Summary transforms are subject to the following limitations:

  • In the SETTINGS clause, you must specify a hdx_primary_key. This primary key should correspond to a time field aggregation alias in your SELECT statement.
  • In the FROM clause, specify the project name and the table name of the parent table.

📘

Test Summary Transform

To test your summary transform, run it without the SETTINGS clause on the parent table.

Example

Consider a summary table that aggregates, on an hourly basis:

  • the sum of item cost
  • the average tax
  • the 95th percentile of my.journeys

The following SQL shows how you could translate these requirements into a summary transform:

select
    toStartOfHour(timestamp) as hour,
    sum(cost) as sumcost,
    avg(tax) as avgtax,
    quantile(.95)(distance['local']) as _95th
from
    my.journeys
group by
    hour 
SETTINGS hdx_primary_key = 'hour'

Create Summary Table

The summary table persists the aggregation results generated by your summary transform. You can create your summary table with the Hydrolix UI or the API.

To create a table with the Hydrolix API, see the API Reference.

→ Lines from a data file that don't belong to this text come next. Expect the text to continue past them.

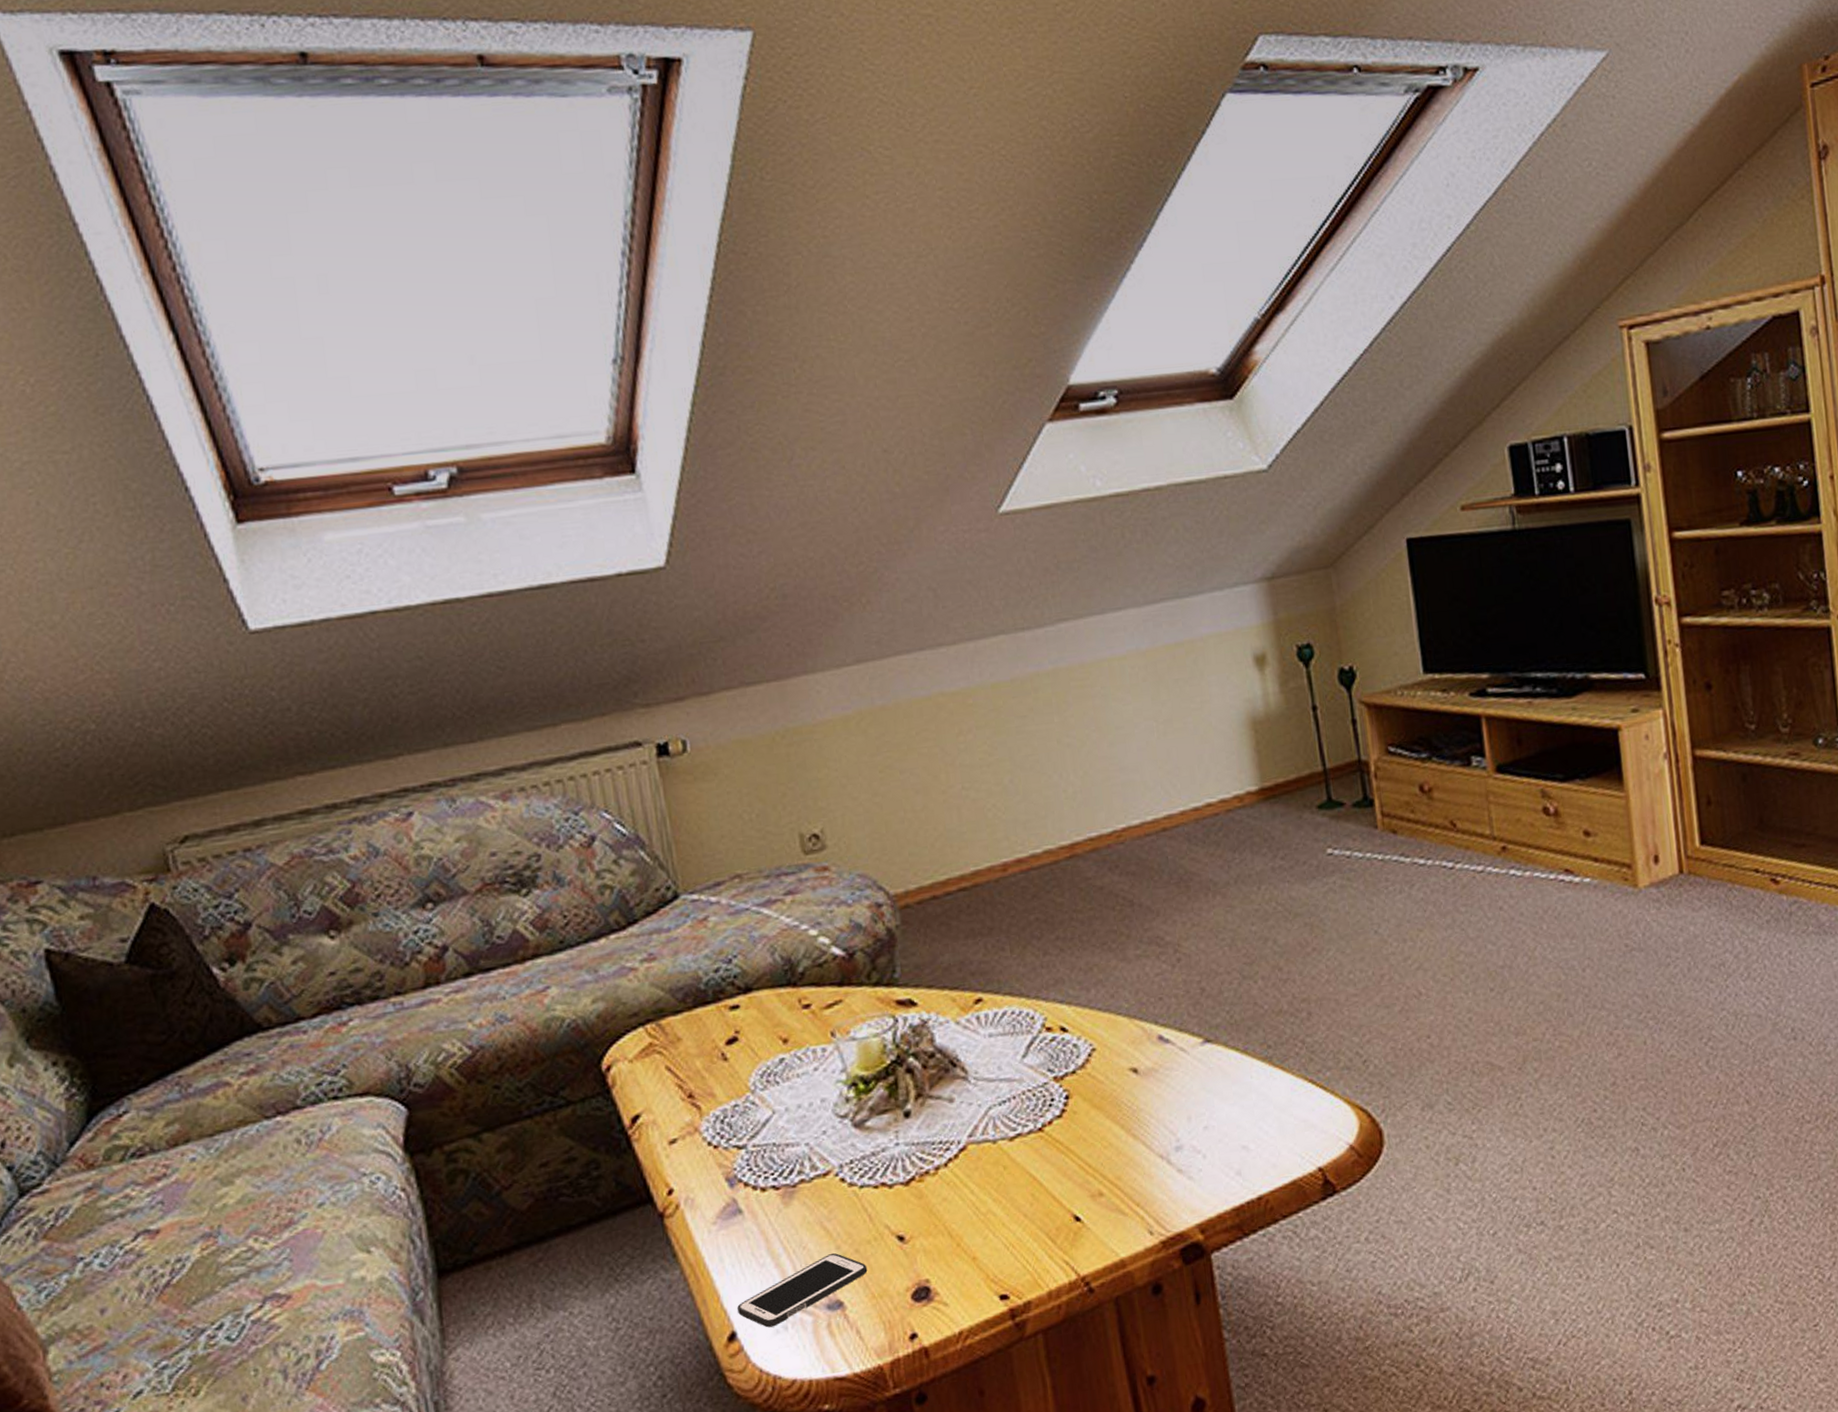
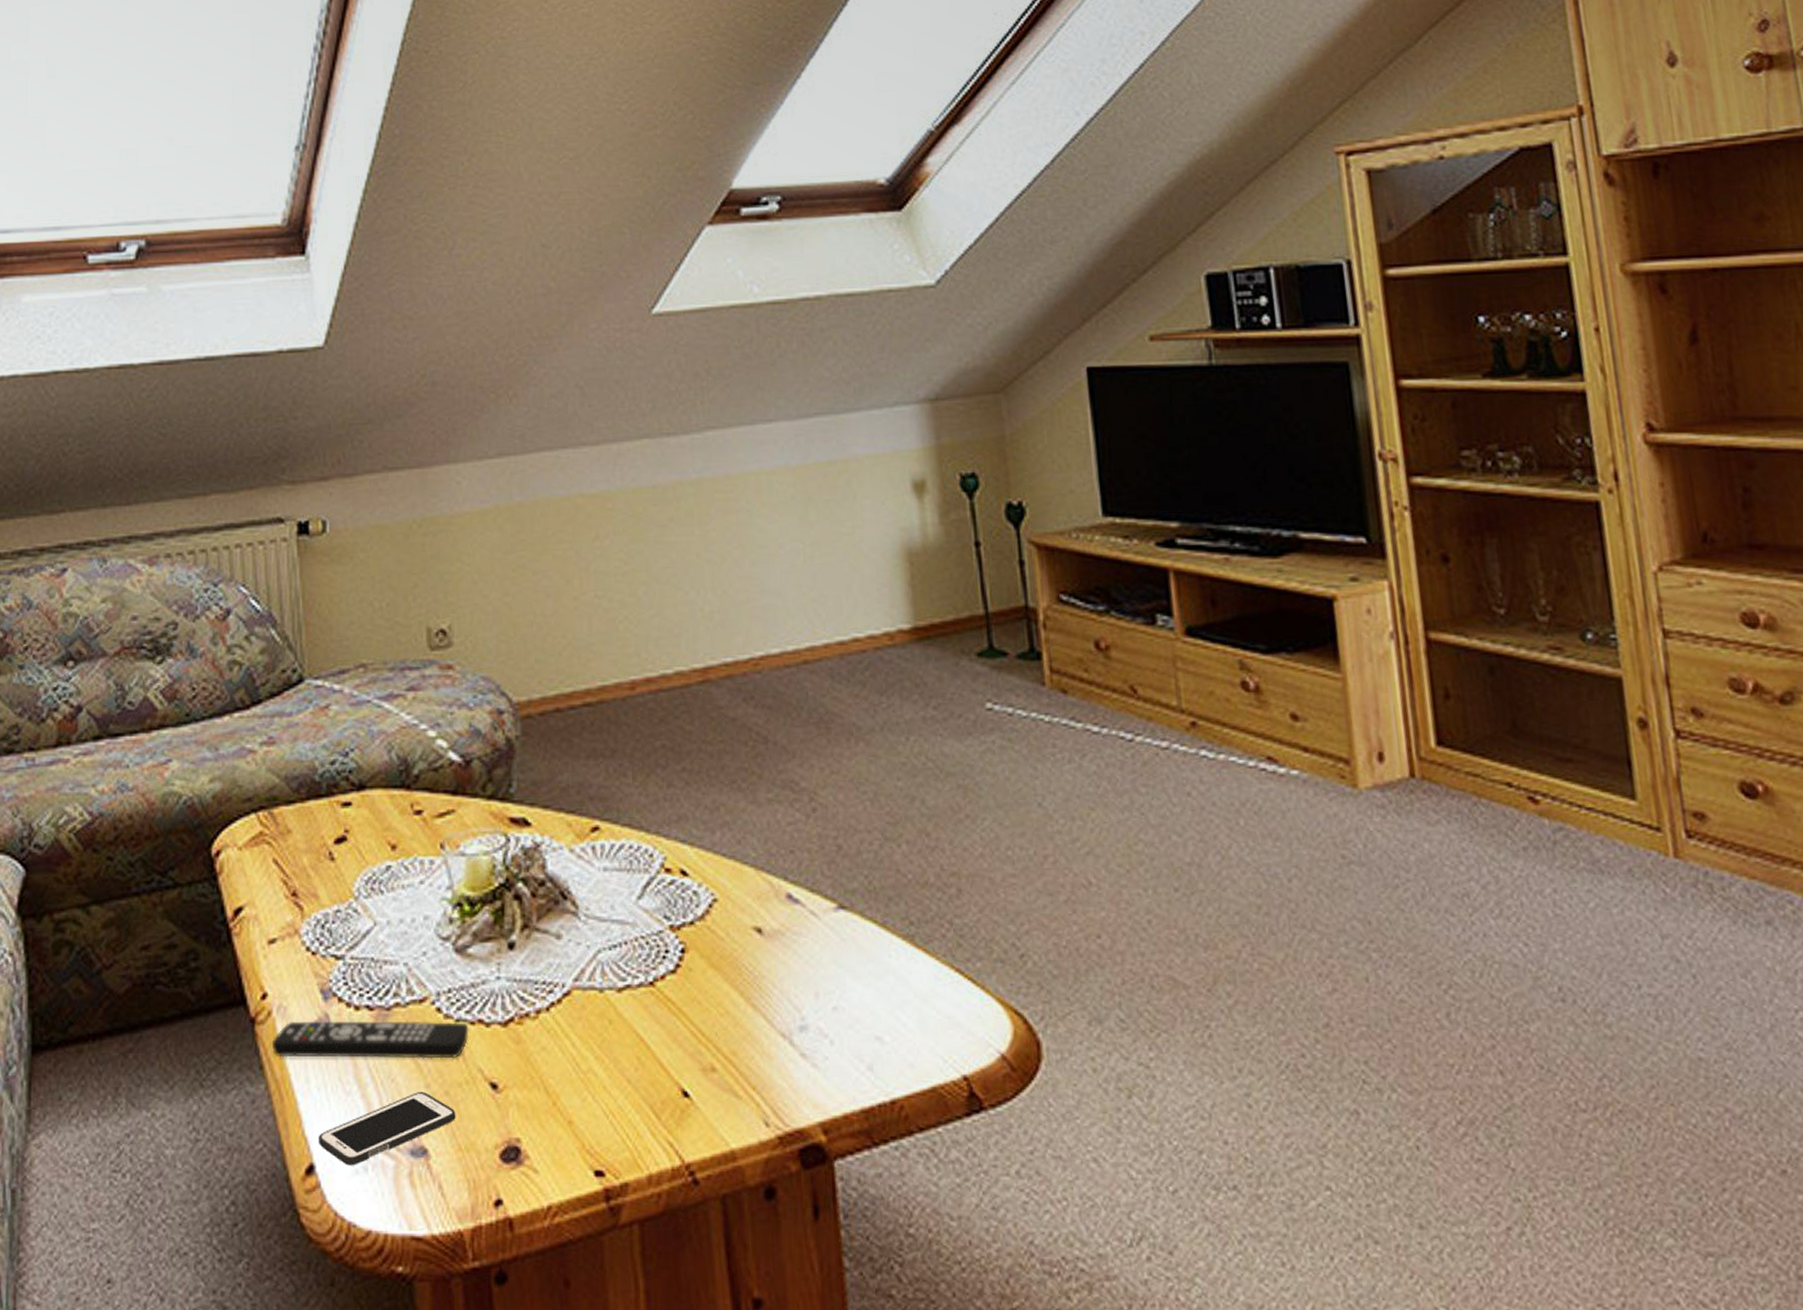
remote control: none [682,1188,873,1244] -> present [271,1021,469,1059]

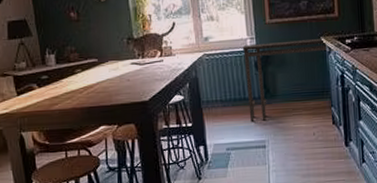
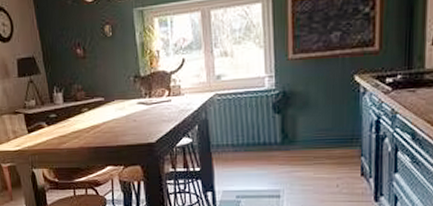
console table: present [242,38,328,122] -> none [259,76,363,169]

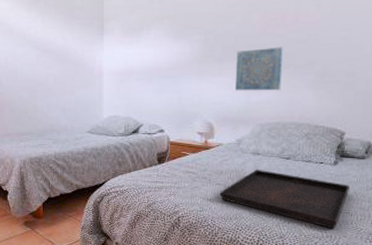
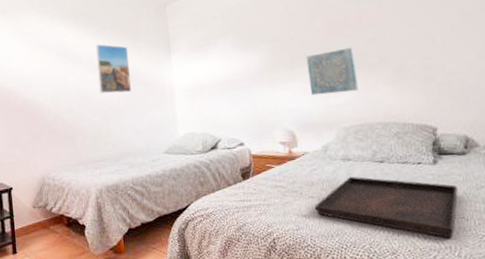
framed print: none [28,17,61,71] -> present [96,44,132,94]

Your API request should contain a kinesis field that specifyies a parent_source similar to the following JSON request body:

{
	"name": "<table_name>",
	"type": "summary",
	"settings": {
		"summary": {
			"sql": "<summary transform>",
			"kinesis": {
				"parent_source": "<parent_project.parent_table>",
				"checkpointer": { // optional. defaults to parent checkpointer
					"name": "<custom checkpointer table>"
				}
			}
		}
	}
}

Add your summary transform here, as well as the project and table you'd like to use for your parent table. You can optionally specify a checkpointer table.